▸ **Text to read**
┌────────

June 20, 2004
John Auer, Pastor
Scripture text: 2
Timothy 1:3-7
"Colleagues/Collages: Diversity of Identity,
Complexity of Integrity"
National columnist Nicholas Kristof announced a contest for
readers’ poems about the war in Iraq and has received more than a
thousand. He commends this as his favorite, from James Yeck of Boulder,
CO, for a day we pray to stop the fighting, killing, dying among our
fathers, and would-be ones, everywhere –
A tiny piece of metal hangs upon a
frame,
That has "father" written
below the name.
The tiny piece of metal; hangs in glory
there,
Never left to tarnish by neglecting
care.
The tiny piece of metal brings fame to
the home,
Glory for its man who crossed the
ocean’s foam.
Politicians send praises into the
peaceful air;
Others smile now who once would only
stare.
People from all around come especially
to see
The tiny piece of metal, a symbol of
the free.
A country’s token to the bravest of
its land.
Proud of their famous town the village
people say,
"Do you know what this
means?" with pride most every day,
To the little boy whose father went to
war.
"Yes," softly he replies,
"I have no daddy any more."
Julie and I returned late last night from the 156th
session of the California-Nevada Annual Conference. I am just foolish
enough to try to say something about it this morning. I hope we will
hear as well from lay members Carol and Don Barr and Val Chappel, from
youth member Sarah McCormick, from John Emerson, and from Julie. She and
I were a little less fully attentive than usual because we stayed with
our daughter and grandchildren in Fresno and reconnected with friends
from our four years of ministry there. I hope we will spend some of
Church Council meeting after 10 am worship next Sunday reflecting on
Annual Conference, in light of both General Conference held in
Pittsburgh two months ago, and Jurisdictional Conference to be held in
San Jose July 13-17.

└────────

▸ **Data extract**
┌────────

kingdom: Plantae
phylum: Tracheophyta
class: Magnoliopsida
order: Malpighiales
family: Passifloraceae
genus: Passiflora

└────────

▸ **Task goal**
Write the next part of the sermon text above, beginning right after its final sentence about the Jurisdictional Conference in San Jose.

▸ **The output**
We were represented as well by these collages of pictures from the
life and work of our congregation. Carol and Don danced them around the
assembly in joyful drum-led processional and they stayed among other
collages on the wall with a huge graffiti board for adding tributes to
the theme "Rekindling the Gift of God Within You," – as
individual disciples of Jesus Christ, as congregations, as an annual
conference, and even as a general church. Bishop Beverly Shamana
commended these words of one of pastor and ordinand Manohar Joshi --
Holy Spirit, We invite you to dwell
among your Pentecost people, to
freshen our faith, and pour life into
this space. Give us grace in our
conferencing, mercy in our
deliberations, and peace in our diversity.
. . . Rekindle the gift of God within
you.
Similar words were used by the bishop in prayers fixing the
appointments of all the clergy for the next year. Pastor Joshi wrote a
hymn for the conference, "Rekindle the Gift of God," with this
chorus --
We felt right at home with our own seasonal theme "Shades of
Red" amid ubiquitous verbal and visual images of dancing flames.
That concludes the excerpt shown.